## Given instruction
Reproduce each line of the material exactly, minus any picture.

==========

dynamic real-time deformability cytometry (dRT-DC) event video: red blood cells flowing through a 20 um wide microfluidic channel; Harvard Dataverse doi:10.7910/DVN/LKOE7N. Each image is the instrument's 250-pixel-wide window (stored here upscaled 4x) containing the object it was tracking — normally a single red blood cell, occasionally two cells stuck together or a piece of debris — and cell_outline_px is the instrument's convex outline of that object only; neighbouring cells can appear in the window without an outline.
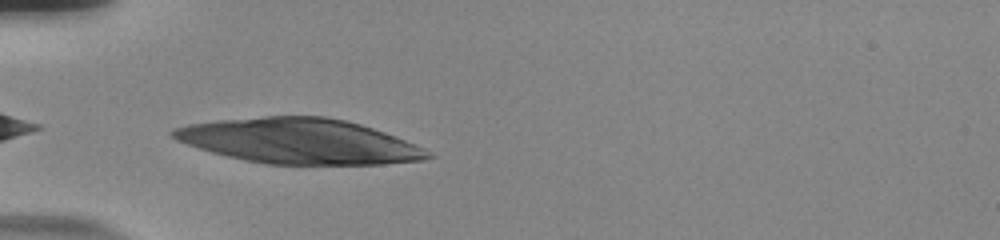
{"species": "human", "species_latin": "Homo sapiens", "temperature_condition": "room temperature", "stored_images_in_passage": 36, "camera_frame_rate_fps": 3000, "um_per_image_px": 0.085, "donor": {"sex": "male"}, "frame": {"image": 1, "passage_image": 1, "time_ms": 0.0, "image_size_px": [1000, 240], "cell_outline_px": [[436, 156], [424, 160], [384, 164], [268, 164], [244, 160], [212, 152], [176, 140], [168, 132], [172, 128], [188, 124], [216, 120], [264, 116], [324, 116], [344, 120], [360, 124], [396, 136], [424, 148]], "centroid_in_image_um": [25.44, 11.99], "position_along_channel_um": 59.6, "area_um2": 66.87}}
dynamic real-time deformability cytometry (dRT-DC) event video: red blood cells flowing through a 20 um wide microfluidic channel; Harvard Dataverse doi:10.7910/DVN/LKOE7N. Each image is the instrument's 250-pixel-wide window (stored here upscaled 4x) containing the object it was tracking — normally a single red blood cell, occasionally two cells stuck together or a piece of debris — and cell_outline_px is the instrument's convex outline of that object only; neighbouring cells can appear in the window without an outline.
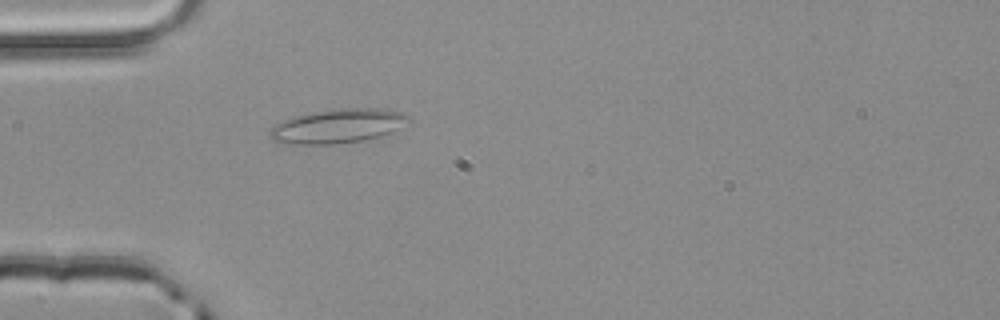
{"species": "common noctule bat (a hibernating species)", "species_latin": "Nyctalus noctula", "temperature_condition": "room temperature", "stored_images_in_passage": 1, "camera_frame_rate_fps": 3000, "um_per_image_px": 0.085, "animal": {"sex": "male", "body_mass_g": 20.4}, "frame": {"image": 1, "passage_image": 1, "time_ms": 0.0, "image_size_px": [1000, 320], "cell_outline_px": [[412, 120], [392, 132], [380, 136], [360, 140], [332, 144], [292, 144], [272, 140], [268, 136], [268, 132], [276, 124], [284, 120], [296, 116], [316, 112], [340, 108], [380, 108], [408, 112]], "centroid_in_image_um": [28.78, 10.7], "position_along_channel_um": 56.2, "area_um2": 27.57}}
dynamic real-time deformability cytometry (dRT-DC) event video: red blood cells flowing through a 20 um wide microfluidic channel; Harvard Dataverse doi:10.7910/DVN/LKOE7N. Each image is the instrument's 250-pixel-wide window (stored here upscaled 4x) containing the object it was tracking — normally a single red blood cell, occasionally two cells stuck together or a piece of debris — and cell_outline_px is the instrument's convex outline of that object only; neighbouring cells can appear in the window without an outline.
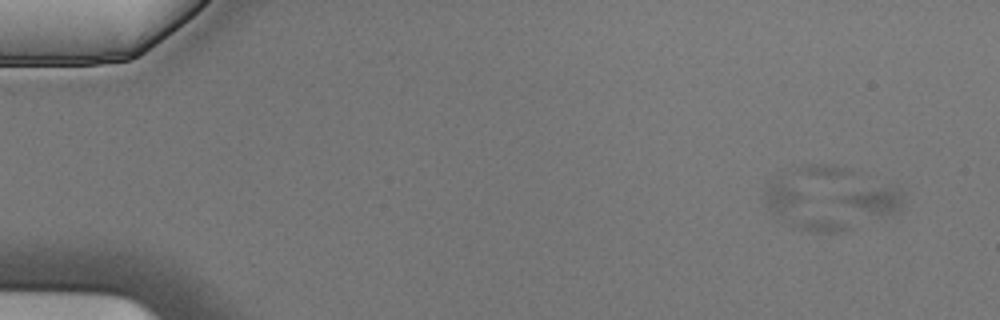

==========

## Response to the task
dynamic real-time deformability cytometry (dRT-DC) event video: red blood cells flowing through a 20 um wide microfluidic channel; Harvard Dataverse doi:10.7910/DVN/LKOE7N. Each image is the instrument's 250-pixel-wide window (stored here upscaled 4x) containing the object it was tracking — normally a single red blood cell, occasionally two cells stuck together or a piece of debris — and cell_outline_px is the instrument's convex outline of that object only; neighbouring cells can appear in the window without an outline.
{"species": "human", "species_latin": "Homo sapiens", "temperature_condition": "room temperature", "stored_images_in_passage": 36, "camera_frame_rate_fps": 3000, "um_per_image_px": 0.085, "donor": {"sex": "male"}, "frame": {"image": 1, "passage_image": 1, "time_ms": 0.0, "image_size_px": [1000, 240], "cell_outline_px": [[436, 156], [424, 160], [384, 164], [268, 164], [244, 160], [212, 152], [176, 140], [168, 132], [172, 128], [188, 124], [216, 120], [264, 116], [324, 116], [344, 120], [360, 124], [396, 136], [424, 148]], "centroid_in_image_um": [25.44, 11.99], "position_along_channel_um": 59.6, "area_um2": 66.87}}
dynamic real-time deformability cytometry (dRT-DC) event video: red blood cells flowing through a 20 um wide microfluidic channel; Harvard Dataverse doi:10.7910/DVN/LKOE7N. Each image is the instrument's 250-pixel-wide window (stored here upscaled 4x) containing the object it was tracking — normally a single red blood cell, occasionally two cells stuck together or a piece of debris — and cell_outline_px is the instrument's convex outline of that object only; neighbouring cells can appear in the window without an outline.
{"species": "common noctule bat (a hibernating species)", "species_latin": "Nyctalus noctula", "temperature_condition": "room temperature", "stored_images_in_passage": 1, "camera_frame_rate_fps": 3000, "um_per_image_px": 0.085, "animal": {"sex": "male", "body_mass_g": 20.4}, "frame": {"image": 1, "passage_image": 1, "time_ms": 0.0, "image_size_px": [1000, 320], "cell_outline_px": [[412, 120], [392, 132], [380, 136], [360, 140], [332, 144], [292, 144], [272, 140], [268, 136], [268, 132], [276, 124], [284, 120], [296, 116], [316, 112], [340, 108], [380, 108], [408, 112]], "centroid_in_image_um": [28.78, 10.7], "position_along_channel_um": 56.2, "area_um2": 27.57}}
dynamic real-time deformability cytometry (dRT-DC) event video: red blood cells flowing through a 20 um wide microfluidic channel; Harvard Dataverse doi:10.7910/DVN/LKOE7N. Each image is the instrument's 250-pixel-wide window (stored here upscaled 4x) containing the object it was tracking — normally a single red blood cell, occasionally two cells stuck together or a piece of debris — and cell_outline_px is the instrument's convex outline of that object only; neighbouring cells can appear in the window without an outline.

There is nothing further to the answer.